T-6テキサンといっても、航空自衛隊が次期練習機として採用を決めたテクストロンの機体ではなくて、第二次世界大戦中に活躍したノースアメリカンT-6テキサンの方だ。たまたま4月の渡米では、素の状態のテキサンにも遭遇したのだが、写真を撮った数が多いのは別の機体。。→連載「航空機の技術とメカニズムの裏側」のこれまでの回はこちらを参照。
Tora ! Tora ! Tora !
それが、アメリカのテキサス州に本拠を構える非営利団体、CAF(Commemorative Air Force)の出し物 “Tora ! Tora ! Tora !” で使われている機体。

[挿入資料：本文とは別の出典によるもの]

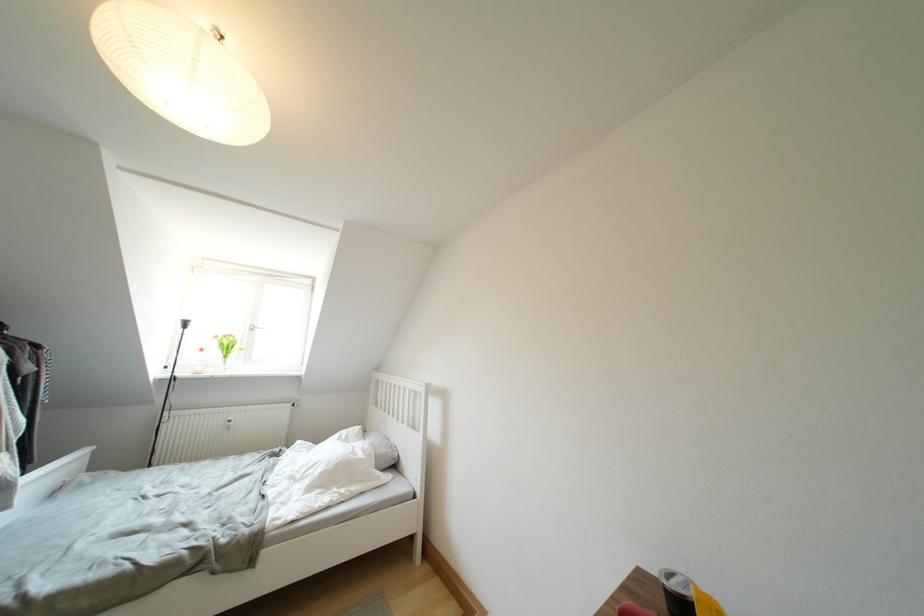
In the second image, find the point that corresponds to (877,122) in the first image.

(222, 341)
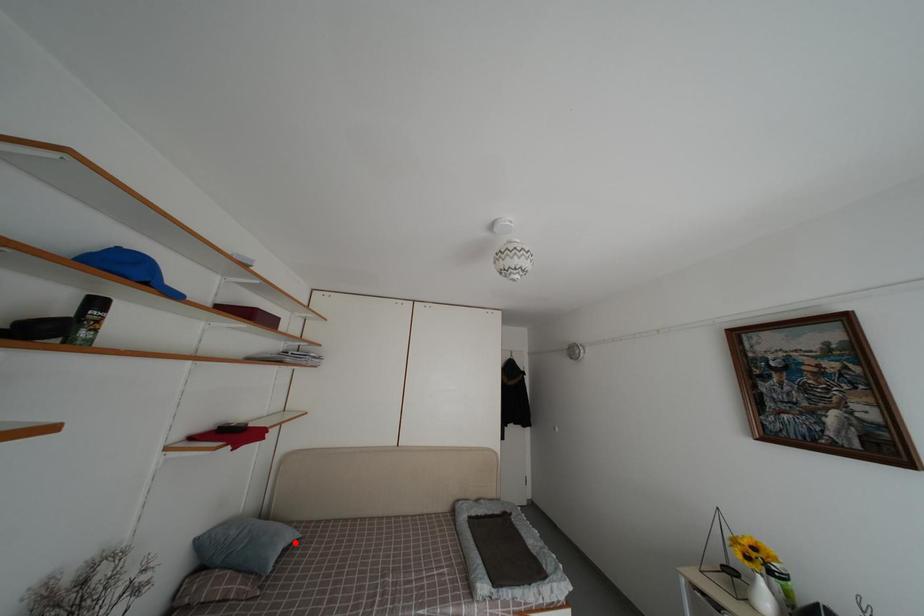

真珠湾攻撃をお題にした同名の映画を製作したときに、本物の日本海軍機を用意するのは無理があったので、T-6テキサンを改造して「それっぽい」形と塗装を備えた機体を用意した。映画の撮影が終わった後、その機体がCAFの手に渡り、出し物で使われることになった。と、そういう経緯であるらしい。
ベースになったT-6は、空冷星形エンジンを備える単発・複座機。1941年当時、日本海軍の艦上機はみんな空冷星形エンジンを使っていたから、そこのところの違和感はない。ただ、零式艦上戦闘機は単座、99式艦上爆撃機は複座で固定脚、97式艦上攻撃機は三座、と形態がバラバラ。

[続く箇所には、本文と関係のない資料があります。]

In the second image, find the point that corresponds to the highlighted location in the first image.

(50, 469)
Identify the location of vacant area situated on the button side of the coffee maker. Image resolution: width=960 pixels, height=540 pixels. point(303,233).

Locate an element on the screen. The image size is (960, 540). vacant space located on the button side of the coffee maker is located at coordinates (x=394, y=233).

さすがに固定脚までは再現しなかったものの、T-6テキサン改造機はそれぞれ、キャノピーの形を変えたり外部塗装を変えたり、ダミーの魚雷や爆弾をぶら下げたりと、いろいろ工夫をして「それっぽく」見せている。その塗装の中には、明らかに考証がメチャクチャなものもあるのだが、そこはあえて突っ込まない。